Top of Data extract

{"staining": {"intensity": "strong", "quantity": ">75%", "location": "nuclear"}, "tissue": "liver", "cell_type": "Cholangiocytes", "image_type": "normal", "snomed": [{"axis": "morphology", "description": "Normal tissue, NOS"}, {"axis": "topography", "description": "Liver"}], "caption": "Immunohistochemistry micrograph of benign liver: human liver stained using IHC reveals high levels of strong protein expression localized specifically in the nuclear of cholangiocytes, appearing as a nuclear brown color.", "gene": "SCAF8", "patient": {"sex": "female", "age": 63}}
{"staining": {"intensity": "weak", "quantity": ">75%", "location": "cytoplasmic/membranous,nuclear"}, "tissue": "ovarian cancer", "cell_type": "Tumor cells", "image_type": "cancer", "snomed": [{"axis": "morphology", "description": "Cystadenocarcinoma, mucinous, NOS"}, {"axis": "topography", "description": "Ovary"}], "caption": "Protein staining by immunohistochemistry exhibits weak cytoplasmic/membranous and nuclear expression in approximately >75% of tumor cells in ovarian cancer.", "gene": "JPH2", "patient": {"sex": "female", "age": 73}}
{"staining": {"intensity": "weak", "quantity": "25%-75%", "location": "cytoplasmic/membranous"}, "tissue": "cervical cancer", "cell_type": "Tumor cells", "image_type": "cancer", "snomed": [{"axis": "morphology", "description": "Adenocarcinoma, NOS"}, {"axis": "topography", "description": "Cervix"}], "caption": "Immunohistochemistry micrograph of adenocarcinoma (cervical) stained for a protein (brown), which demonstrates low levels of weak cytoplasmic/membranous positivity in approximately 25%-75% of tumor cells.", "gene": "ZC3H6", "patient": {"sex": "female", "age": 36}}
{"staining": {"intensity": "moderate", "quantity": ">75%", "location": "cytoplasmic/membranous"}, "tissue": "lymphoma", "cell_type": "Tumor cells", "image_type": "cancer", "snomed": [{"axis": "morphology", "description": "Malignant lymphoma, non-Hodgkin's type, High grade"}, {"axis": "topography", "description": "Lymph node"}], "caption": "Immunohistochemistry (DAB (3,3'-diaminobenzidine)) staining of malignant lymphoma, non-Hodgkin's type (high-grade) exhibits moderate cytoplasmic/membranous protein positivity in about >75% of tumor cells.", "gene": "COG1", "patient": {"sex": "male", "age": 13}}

Bottom of Data extract

## Requirement:
Would you please transcribe each line of the material exactly?

## Output for this task:
{"staining": {"intensity": "strong", "quantity": ">75%", "location": "nuclear"}, "tissue": "liver", "cell_type": "Cholangiocytes", "image_type": "normal", "snomed": [{"axis": "morphology", "description": "Normal tissue, NOS"}, {"axis": "topography", "description": "Liver"}], "caption": "Immunohistochemistry micrograph of benign liver: human liver stained using IHC reveals high levels of strong protein expression localized specifically in the nuclear of cholangiocytes, appearing as a nuclear brown color.", "gene": "SCAF8", "patient": {"sex": "female", "age": 63}}
{"staining": {"intensity": "weak", "quantity": ">75%", "location": "cytoplasmic/membranous,nuclear"}, "tissue": "ovarian cancer", "cell_type": "Tumor cells", "image_type": "cancer", "snomed": [{"axis": "morphology", "description": "Cystadenocarcinoma, mucinous, NOS"}, {"axis": "topography", "description": "Ovary"}], "caption": "Protein staining by immunohistochemistry exhibits weak cytoplasmic/membranous and nuclear expression in approximately >75% of tumor cells in ovarian cancer.", "gene": "JPH2", "patient": {"sex": "female", "age": 73}}
{"staining": {"intensity": "weak", "quantity": "25%-75%", "location": "cytoplasmic/membranous"}, "tissue": "cervical cancer", "cell_type": "Tumor cells", "image_type": "cancer", "snomed": [{"axis": "morphology", "description": "Adenocarcinoma, NOS"}, {"axis": "topography", "description": "Cervix"}], "caption": "Immunohistochemistry micrograph of adenocarcinoma (cervical) stained for a protein (brown), which demonstrates low levels of weak cytoplasmic/membranous positivity in approximately 25%-75% of tumor cells.", "gene": "ZC3H6", "patient": {"sex": "female", "age": 36}}
{"staining": {"intensity": "moderate", "quantity": ">75%", "location": "cytoplasmic/membranous"}, "tissue": "lymphoma", "cell_type": "Tumor cells", "image_type": "cancer", "snomed": [{"axis": "morphology", "description": "Malignant lymphoma, non-Hodgkin's type, High grade"}, {"axis": "topography", "description": "Lymph node"}], "caption": "Immunohistochemistry (DAB (3,3'-diaminobenzidine)) staining of malignant lymphoma, non-Hodgkin's type (high-grade) exhibits moderate cytoplasmic/membranous protein positivity in about >75% of tumor cells.", "gene": "COG1", "patient": {"sex": "male", "age": 13}}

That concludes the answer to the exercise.